--- Passage Enclosed Below ---

Hence it is dual input and a phase comparator type relay. Voltage input signal is fed through bus potential transformer (PT) to relay voltage coil and current input signal is fed through line current transformer (CT) to relay current coil.
Directional over current relay operates only when current in relay coil is greater than its plug setting and flowing through the relay coil in its correct direction.
Working Principle
Working principle of directional relay is same as that of an induction disc relay i.e. torque produced by relay coils are due to the iteration of flux produced by one coil with current of second coil.
As shown in Fig-1,Let flux Φ1 is setup by voltage coil and Φ2 is setup by current coil, induces eddy current in disc that further produces torque and rotates the disc.
When angle Φ-90°, the torque produced is positive i.e. when angle between voltage and current decreases, torque increase.
For angle Φ>+90° and Φ<-90°, the torque produced is negative that tries to rotate induction disc or cup in reverse direction but this movement is hindered by backstop.
Relay continuously measures angle between voltage and current irrespective of its magnitude. When fault occurs, the value of fault current is sufficiently high but the value of voltage depends upon location of fault.
The actuating mechanism of the relay has to compensate for frictional torque and slight spring bias to avoid mal-operation due to vibration. Some minimum amount of torque is required for this compensation. A certain minimum value of voltage i.e. certain minimum distance of fault from the relay requires. If fault occurs up to this distance even if the direction is correct, relay does not operate. This region is known as dead zone.
As shown in Fig-2,When angle Φ=0°, the torque produced is maximum. The line at which Φ=0° is called maximum torque line (MT line). But maximum torque angle at Φ=0° has no meaning because when fault occurs angle between voltage and current varies between Φ=70° to Φ=90° depending on location of fault.
At a particular relay location, for power flows in the normal direction, the relay is connected to produce negative torque i.e. angle between voltage and current of relay coils is kept (180 – Φ) to produce negative torque.
At the time of fault the power flows in the reverse direction then the relay produces a positive torque and it operates. In this condition, angle between voltage and current of relay coils is kept less than 90° to produce a positive torque.
For normal flow of power, the relay is supplied with V and – I but when reverse power flows due to fault, relay is supplied with V and I i.e. torque becomes positive. It is achieved easily by reversing the current coil.

--- End of Enclosed Passage ---

**Assigned task A**
List each abbreviation that the directional relay passage introduces in parentheses, and give the term it stands for.
**Assigned task B**
Carry on the directional relay passage from its final sentence.

--- Records Enclosed Below ---

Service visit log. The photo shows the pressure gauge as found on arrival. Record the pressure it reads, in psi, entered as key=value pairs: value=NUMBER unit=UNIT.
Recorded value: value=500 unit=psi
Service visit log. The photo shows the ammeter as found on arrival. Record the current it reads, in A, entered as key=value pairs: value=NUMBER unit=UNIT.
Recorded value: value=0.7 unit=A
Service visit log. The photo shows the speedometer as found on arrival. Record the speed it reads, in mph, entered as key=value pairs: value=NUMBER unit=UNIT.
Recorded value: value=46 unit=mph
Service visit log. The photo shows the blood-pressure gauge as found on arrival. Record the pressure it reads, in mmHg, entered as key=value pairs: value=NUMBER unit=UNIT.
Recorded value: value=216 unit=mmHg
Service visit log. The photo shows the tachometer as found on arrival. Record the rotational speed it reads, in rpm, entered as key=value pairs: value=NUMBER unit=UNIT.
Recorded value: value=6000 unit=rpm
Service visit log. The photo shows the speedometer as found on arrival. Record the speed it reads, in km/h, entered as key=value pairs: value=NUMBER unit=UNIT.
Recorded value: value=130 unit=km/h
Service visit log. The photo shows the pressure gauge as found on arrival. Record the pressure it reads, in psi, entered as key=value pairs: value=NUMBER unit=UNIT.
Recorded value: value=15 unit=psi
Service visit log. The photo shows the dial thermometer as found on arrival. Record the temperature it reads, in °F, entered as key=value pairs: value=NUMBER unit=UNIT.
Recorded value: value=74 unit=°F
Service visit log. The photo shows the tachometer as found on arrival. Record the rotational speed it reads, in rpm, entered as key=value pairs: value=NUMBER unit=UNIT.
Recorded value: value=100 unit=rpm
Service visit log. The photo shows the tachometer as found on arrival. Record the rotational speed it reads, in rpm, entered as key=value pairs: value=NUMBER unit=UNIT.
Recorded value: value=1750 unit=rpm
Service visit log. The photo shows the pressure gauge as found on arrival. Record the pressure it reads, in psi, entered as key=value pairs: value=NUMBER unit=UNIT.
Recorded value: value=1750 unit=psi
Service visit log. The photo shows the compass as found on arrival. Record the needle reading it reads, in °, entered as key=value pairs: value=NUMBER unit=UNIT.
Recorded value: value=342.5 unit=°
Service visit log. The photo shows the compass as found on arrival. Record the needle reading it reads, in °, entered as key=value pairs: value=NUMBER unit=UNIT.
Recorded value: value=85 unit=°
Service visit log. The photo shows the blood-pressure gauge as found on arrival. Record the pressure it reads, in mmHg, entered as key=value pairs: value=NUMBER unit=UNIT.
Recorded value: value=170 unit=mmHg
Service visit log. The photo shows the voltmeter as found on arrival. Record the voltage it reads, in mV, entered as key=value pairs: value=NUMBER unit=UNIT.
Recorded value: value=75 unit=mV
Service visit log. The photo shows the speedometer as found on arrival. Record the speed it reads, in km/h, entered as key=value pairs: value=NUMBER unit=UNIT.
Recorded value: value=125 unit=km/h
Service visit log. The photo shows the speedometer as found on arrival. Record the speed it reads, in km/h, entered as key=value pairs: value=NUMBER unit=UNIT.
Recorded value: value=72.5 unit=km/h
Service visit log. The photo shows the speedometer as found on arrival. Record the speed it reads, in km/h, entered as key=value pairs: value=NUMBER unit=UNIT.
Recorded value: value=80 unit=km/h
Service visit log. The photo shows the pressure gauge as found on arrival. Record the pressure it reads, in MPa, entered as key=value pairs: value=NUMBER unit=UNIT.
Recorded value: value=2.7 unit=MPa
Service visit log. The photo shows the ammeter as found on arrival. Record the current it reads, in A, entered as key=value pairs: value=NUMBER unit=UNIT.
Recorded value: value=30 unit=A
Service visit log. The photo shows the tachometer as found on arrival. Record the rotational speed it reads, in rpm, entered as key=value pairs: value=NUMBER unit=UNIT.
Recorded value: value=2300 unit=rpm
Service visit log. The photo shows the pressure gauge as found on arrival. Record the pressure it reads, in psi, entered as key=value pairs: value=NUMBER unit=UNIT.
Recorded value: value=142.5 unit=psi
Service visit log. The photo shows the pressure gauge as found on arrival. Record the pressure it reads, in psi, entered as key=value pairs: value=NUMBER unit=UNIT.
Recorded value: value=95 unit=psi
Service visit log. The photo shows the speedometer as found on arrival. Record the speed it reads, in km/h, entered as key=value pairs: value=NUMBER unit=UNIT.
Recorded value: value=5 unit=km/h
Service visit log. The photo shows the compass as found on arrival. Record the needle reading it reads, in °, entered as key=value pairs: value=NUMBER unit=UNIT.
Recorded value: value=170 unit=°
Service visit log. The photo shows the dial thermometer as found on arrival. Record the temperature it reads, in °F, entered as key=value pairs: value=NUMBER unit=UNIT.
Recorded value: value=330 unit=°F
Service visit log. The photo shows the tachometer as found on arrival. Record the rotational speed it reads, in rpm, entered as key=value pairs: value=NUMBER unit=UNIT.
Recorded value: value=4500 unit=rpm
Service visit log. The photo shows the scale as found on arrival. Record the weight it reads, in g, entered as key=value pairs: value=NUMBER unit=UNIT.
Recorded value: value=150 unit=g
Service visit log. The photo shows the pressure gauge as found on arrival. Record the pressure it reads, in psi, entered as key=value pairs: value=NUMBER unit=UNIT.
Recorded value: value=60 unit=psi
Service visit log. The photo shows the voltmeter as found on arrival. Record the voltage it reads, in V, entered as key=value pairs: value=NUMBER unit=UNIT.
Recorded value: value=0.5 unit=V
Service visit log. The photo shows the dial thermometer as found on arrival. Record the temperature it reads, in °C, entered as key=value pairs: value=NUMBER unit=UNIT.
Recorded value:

--- End of Enclosed Records ---

**Task response A**
PT: bus potential transformer
CT: line current transformer
MT line: maximum torque line

**Task response B**
Directional power Relay Connections
At the time of fault, voltage and power factor at fault point becomes low so directional relay cannot develop sufficient torque for its operation and if relay is designed to develop torque proportional to VI cosΦ, than this problem can never be overcome.
Hence to develop sufficient torque during all types of faults, irrespective of their locations,the relay connections are to be modified.
Each relay is energized by current from its respective phase and voltage from the other two phases. Two methods of connections are being carried out as
30° connection
As shown in Fig-3,For phase A, current coil of the relay is energized by phase current IA and voltage coil is energized by line voltage VAC. For phase B, current coil of the relay is energized by phase current IB and voltage coil is energized by line voltage VBA.
For phase C, current coil of the relay is energized by phase current IC and voltage coil is energized by line voltage VCB. The relay is designed to develop maximum torque when its current and voltage are in phase i.e. system power factor is 0.866 (lag).
90° connection
As per shown in Fig-4,For phase A, current coil of the relay is energized by phase current IA and voltage coil is energized by line voltage VBC. For phase B, current coil of the relay is energized by phase current IB and voltage coil is energized by line voltage VCA.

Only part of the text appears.